Those days when the weather was warm and the sun was shining have become a distant memory. As you look around your garden, you notice the golden orange leaves falling lazily onto the ground and shrubs turning bare. With the nights closing in quicker, rain falling more often and the air getting cold it is time to overwinter the plants, put away the barbecue, winterize your gazebo, and cover the outdoor furniture with a waterproof covering that can withstand the harsh cold, wet, and freezing elements.
Here are some tips to help you prepare your garden to welcome the cold winter months.
Winter Lawn Care
While summer is the time to mow the lawn and keep the blades springy short, fall is the time to ensure your garden can take the brunt of winter. The last thing you need is the lawn withering away in the cold. Trim those overhanging branches, so that they don’t fall and injure you while you are walking around your garden.
Turn off the water to the hose pipe, as you won’t need to water the lawn. Give the lawn one final trim and then rake the leaves. Be sure to fertilize the lawn late fall, so that it has sufficient nutrients to resist the cold and wake up from hibernation in spring.
Winterize Your Gazebo
The pre-cut Western Red Cedar panels that were part of your DIY gazebo kit are extremely resilient, sturdy and durable. They can take winter quite well without showing any signs of damage or wear and tear.
However, you should still take measures to winterize your gazebo before you decide to head indoors into the warmth for winter. This way, your gazebo will not sustain expensive winter damage (warping or splintering of wood) and you will be able to use it when spring and summer come the next year.
- Remove the furniture from the gazebo and store them in your garden shed or patio with appropriate winter protection.
- When fall ends, sweep and rake leaves, debris, twigs and dirt from the floor and walls of your gazebo.
- Remove cobwebs and clean spaces between the steps and benches to ensure pests don’t make their house there during the winter months.

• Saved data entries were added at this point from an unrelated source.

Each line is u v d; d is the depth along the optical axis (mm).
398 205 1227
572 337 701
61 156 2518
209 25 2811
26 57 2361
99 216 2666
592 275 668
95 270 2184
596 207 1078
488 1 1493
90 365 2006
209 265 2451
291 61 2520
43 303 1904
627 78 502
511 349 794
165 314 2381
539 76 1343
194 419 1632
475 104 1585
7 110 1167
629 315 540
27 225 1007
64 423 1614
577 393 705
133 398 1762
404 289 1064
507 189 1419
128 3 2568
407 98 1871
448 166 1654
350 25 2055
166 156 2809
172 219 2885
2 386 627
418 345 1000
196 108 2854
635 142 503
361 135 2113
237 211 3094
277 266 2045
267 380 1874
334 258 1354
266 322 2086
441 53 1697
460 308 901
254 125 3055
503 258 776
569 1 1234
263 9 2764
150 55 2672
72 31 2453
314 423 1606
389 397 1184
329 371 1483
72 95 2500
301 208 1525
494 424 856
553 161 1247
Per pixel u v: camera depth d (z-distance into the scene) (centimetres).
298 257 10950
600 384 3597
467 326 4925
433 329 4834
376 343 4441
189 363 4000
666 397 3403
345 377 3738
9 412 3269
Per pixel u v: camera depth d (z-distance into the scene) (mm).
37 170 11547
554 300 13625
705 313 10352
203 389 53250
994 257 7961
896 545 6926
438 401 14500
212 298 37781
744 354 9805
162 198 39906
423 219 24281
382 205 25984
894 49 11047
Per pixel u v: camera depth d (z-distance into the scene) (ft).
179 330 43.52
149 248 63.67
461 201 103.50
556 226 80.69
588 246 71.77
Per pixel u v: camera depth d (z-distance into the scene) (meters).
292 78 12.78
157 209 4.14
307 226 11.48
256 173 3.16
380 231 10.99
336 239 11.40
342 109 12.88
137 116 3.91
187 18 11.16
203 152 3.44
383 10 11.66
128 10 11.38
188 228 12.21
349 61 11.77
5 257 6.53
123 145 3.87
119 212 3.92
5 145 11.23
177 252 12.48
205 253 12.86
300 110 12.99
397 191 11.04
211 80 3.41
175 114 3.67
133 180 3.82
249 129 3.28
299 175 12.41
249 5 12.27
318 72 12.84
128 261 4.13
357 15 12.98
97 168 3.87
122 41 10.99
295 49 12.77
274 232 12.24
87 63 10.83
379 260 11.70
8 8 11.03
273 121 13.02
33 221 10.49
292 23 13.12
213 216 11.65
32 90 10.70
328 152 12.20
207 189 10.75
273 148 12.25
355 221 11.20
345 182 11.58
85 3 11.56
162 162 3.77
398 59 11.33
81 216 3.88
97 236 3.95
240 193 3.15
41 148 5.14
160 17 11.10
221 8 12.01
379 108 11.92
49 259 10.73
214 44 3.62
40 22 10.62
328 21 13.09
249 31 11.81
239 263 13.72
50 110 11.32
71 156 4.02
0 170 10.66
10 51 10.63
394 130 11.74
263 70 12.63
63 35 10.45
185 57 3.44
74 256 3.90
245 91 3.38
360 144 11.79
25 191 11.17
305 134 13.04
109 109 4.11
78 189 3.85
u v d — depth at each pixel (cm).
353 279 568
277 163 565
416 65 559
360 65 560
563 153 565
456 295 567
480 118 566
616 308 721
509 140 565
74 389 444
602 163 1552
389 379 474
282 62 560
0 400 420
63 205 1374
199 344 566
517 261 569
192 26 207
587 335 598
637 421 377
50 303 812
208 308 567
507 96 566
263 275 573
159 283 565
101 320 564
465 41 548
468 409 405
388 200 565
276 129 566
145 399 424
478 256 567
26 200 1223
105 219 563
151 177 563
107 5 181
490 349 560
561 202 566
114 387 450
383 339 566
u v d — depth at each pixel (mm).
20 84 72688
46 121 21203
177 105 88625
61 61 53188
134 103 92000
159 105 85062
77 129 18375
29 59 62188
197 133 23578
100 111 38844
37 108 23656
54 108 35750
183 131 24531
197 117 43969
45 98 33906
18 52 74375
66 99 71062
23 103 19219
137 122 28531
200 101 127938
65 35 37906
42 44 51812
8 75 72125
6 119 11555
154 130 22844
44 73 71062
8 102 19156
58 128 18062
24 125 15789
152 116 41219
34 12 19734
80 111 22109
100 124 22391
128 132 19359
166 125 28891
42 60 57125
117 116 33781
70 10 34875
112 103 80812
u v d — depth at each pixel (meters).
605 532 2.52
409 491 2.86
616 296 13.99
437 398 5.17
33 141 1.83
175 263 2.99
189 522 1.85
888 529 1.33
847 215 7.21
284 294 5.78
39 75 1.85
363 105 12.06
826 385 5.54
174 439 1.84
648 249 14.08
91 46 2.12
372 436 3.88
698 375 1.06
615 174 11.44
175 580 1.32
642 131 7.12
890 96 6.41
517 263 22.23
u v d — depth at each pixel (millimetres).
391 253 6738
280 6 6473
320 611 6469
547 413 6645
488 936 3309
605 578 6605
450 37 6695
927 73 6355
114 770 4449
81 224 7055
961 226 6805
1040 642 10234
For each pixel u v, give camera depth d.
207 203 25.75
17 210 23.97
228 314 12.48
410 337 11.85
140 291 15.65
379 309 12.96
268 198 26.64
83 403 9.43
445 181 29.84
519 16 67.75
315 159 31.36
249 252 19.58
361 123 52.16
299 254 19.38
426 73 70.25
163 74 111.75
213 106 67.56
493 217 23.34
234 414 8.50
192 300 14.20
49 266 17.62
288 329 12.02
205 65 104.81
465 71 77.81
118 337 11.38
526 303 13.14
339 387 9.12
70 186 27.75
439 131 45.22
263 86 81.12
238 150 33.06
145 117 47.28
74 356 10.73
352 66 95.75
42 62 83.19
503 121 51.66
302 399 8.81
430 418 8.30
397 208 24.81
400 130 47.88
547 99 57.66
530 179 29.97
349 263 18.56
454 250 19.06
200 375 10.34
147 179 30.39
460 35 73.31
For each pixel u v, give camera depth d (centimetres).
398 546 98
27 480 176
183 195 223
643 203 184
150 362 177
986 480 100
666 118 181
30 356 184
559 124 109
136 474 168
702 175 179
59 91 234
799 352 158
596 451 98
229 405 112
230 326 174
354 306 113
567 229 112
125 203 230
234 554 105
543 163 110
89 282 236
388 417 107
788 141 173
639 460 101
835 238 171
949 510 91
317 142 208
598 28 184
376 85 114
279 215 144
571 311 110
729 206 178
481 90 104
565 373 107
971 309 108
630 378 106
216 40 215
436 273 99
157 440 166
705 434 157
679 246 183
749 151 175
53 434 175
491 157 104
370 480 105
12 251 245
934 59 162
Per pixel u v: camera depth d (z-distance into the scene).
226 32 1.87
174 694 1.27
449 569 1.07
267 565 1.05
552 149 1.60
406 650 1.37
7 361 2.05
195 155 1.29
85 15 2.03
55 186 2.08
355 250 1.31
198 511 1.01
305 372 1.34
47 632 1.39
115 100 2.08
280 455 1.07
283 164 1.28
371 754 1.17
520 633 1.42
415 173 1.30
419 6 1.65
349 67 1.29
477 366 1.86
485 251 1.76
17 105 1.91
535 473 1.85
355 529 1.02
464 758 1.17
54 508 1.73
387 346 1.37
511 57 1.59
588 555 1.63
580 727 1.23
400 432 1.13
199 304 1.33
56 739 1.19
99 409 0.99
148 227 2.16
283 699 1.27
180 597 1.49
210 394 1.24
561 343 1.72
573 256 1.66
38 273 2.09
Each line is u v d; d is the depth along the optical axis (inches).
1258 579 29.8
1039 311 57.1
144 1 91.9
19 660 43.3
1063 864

- As strange as it may sound, but hosing your gazebo will help remove debris that you may have missed while sweeping. Focus your attention on cracks and crevices.
- Use a soft-bristled brush to remove algae, mold, and mildew. Clean with warm water and mild liquid detergent. Remember, never use a wire brush, as it will scratch and abrade the wood.
- Make one final check for loose screws. Use your screwdriver to tighten them.
Make it a point to come to your gazebo periodically during winter to check it. This is also a fantastic time to remove snow from the roof. You can fix vinyl plastic sheets on the gazebo roof to ensure the snow doesn’t damage the roof and also slides off easily.
Today, you can get gazebos in a range of designs and styles. Some of them can even be used in winter if you install a portable heating. So, if you want to enjoy the great outdoors, even in cold winter months, look for a DIY gazebo kit with framed screens for the sides and cupola and a screened door. This gazebo can be heated and used even in winter.
Flowers that Bloom in Winter
Most homeowners believe spring and summer are the only seasons when their gardens turn into veritable oasis and then the color goes out once winter sets in. However, this is not true. Check with a local nursery for flowers that bloom in winter and plant them.
Make it point to plant the seeds in early spring so that in the middle of winter, you will see a splash of color in your garden. Some flowers that are perfect for winter months include pansies, violas, and primroses. However, be sure to spread mulch in the flowerbeds to prevent the soil from freezing.
You may want to put bubble wrap around plants that are sensitive to the cold and transfer them indoors or into your garden shed. Just make sure they get enough sunlight and fresh air to survive through the winter.
Use these tips to winterize your gazebo and to prepare your garden for the colder month, so that it can come back to life when spring returns.